Another federal court reminds companies and their in-house counsel that (1) the fact that in-house lawyers send or receive internal emails does not automatically render the emails privileged; and (2) the failure to take steps to prevent inadvertent disclosure will result in privilege waiver.

The federal court for the Southern District of Ohio, in Inhalation Plastics, Inc. v. Medex-Cardio-Pulmonary, Inc., 2012 WL 3731483 (S.D. Ohio Aug. 28, 2012), ruled that the attorney-client privilege covering 347 emails involving 3 in-house lawyers was waived through an inadvertent disclosure.  Medex Cardio-Pulmonary, Inc. produced 7500 documents that contained 347 emails either sent or received by in-house counsel.  When the plaintiff attempted to depose two of these lawyers based on the production, Medex asserted the attorney-client privilege and claimed the emails were inadvertently produced.

The court first questioned whether Medex met its burden of proving the emails were privileged, noting that “[t]he mere fact that [the in-house lawyer] was the sender or recipient of the documents at issue does not render them privileged.” The Court found that the burden was not met because Medex did not identify which of the 347 emails were privileged, did not provide a privilege log, and offered little factual evidence that the communications pertained to legal advice.

But the Court’s in camera review revealed that some emails were, in fact, privileged and evaluated whether the inadvertent disclosure of these documents constituted waiver. The Court considered the following 5 factors in its analysis: (1) the reasonableness of the precautions taken in view of the extent of document production; (2) the number of inadvertent disclosures; (3) the magnitude of the disclosure; (4) any measures taken to mitigate the damage of the disclosures; and (5) the overriding interests of justice.

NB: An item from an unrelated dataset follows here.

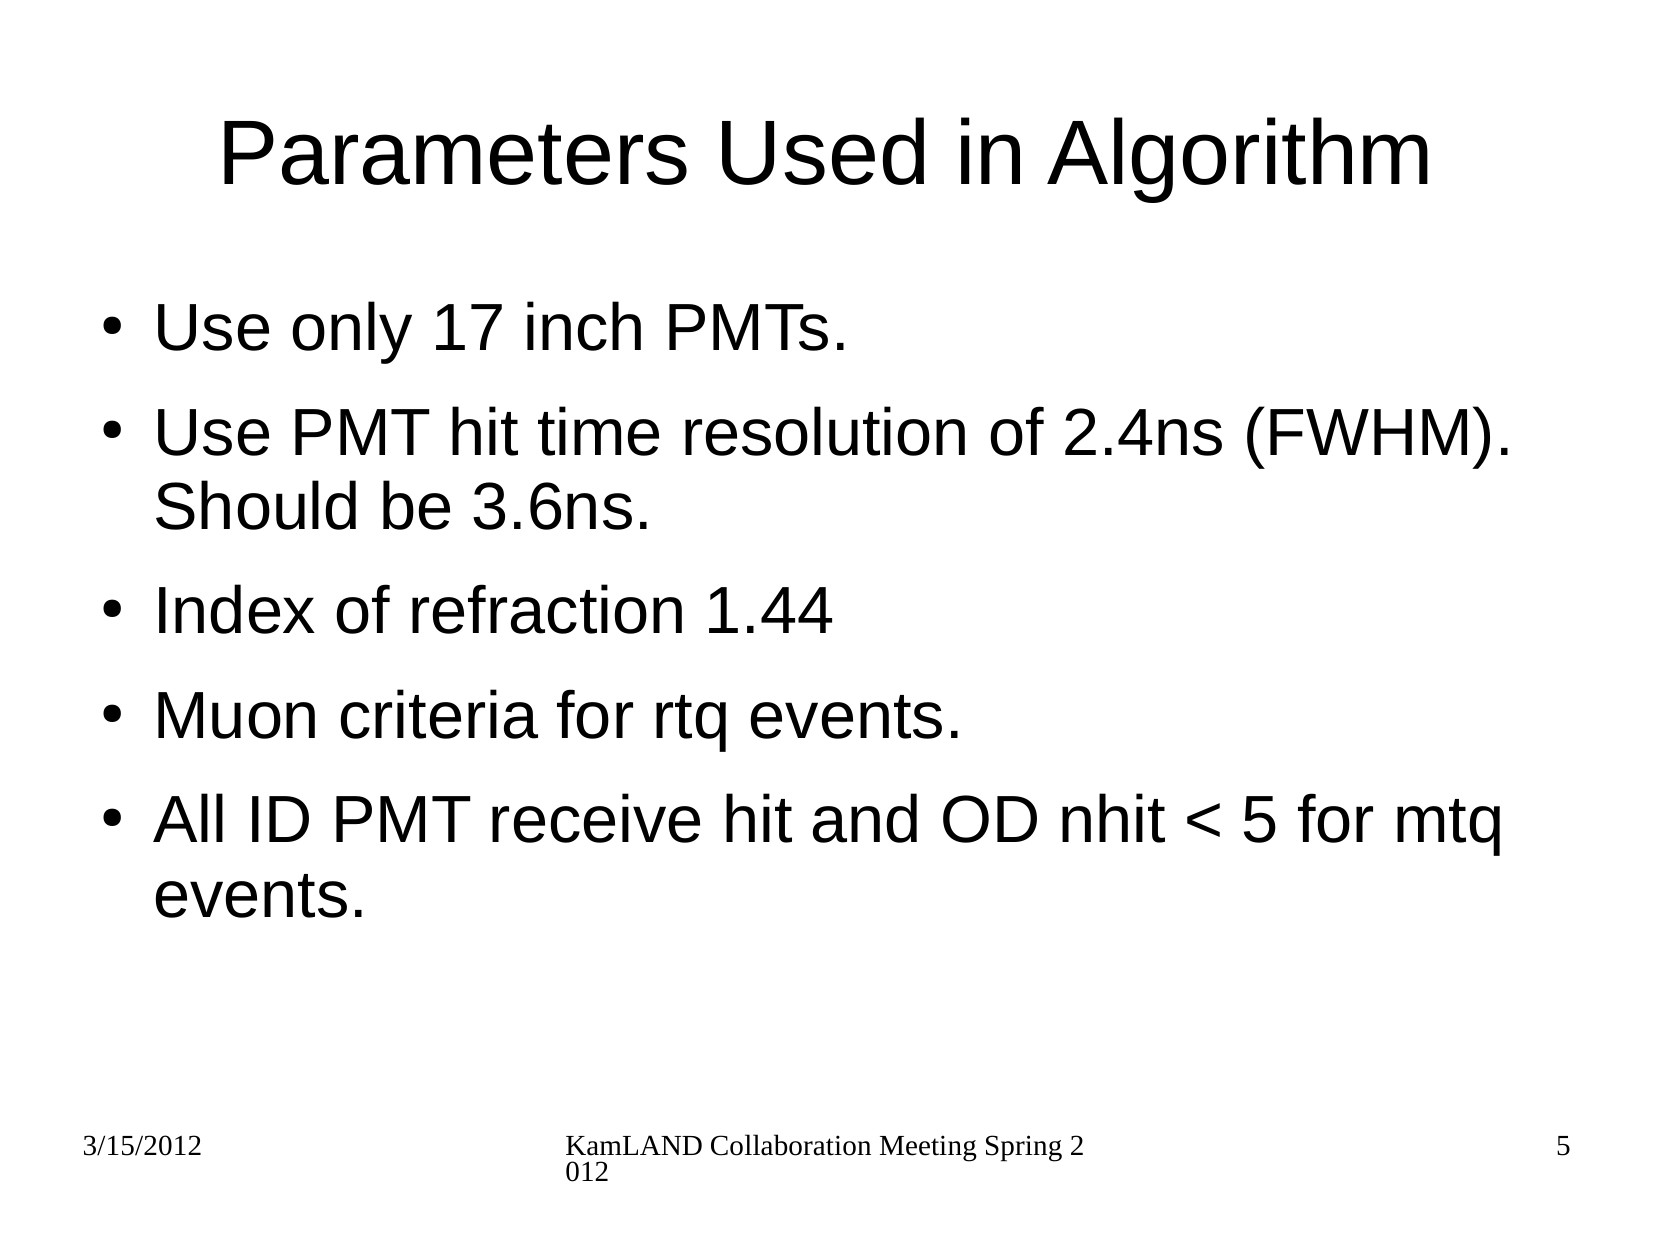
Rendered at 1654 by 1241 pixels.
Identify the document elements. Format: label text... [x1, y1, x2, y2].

title Parameters Used in Algorithm [82, 49, 1571, 257]
list Use only 17 inch PMTs. Use PMT hit time resolution of 2.4ns (FWHM). Should be 3.6ns. Index of refraction 1.44 Muon criteria for rtq events. All ID PMT receive hit and OD nhit < 5 for mtq events. [82, 290, 1571, 1109]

The Court ruled that reasonable precautions were not proven because Medex did not specify who reviewed the documents pre-production or the steps taken to review for privilege, and did not provide a privilege log. The disclosure of 347 of 7500 privileged emails was significant and, although Medex acted promptly upon learning of the disclosure, it failed to comply with Fed. R. Civ. P. 26(b)(5)(B) to identify the privileged documents with specificity and explain why they are protected from disclosure.  And for these reasons, the Court found that the attorney-client privilege had been waived.

PoP Analysis.  The Inhalation Plastics decision reminds corporate and outside counsel that producing a significant number of documents requires diligent efforts on the front-end and back-end of the production.  In-house and outside counsel must not only conduct a pre-production privilege review, but must be able to specify the measures taken to prevent inadvertent disclosure. And while inadvertent disclosures may nevertheless occur in large productions, counsel must act swiftly to notify the other party and be disciplined in providing a detailed privilege log and detailing, in writing, the basis for the privilege claim.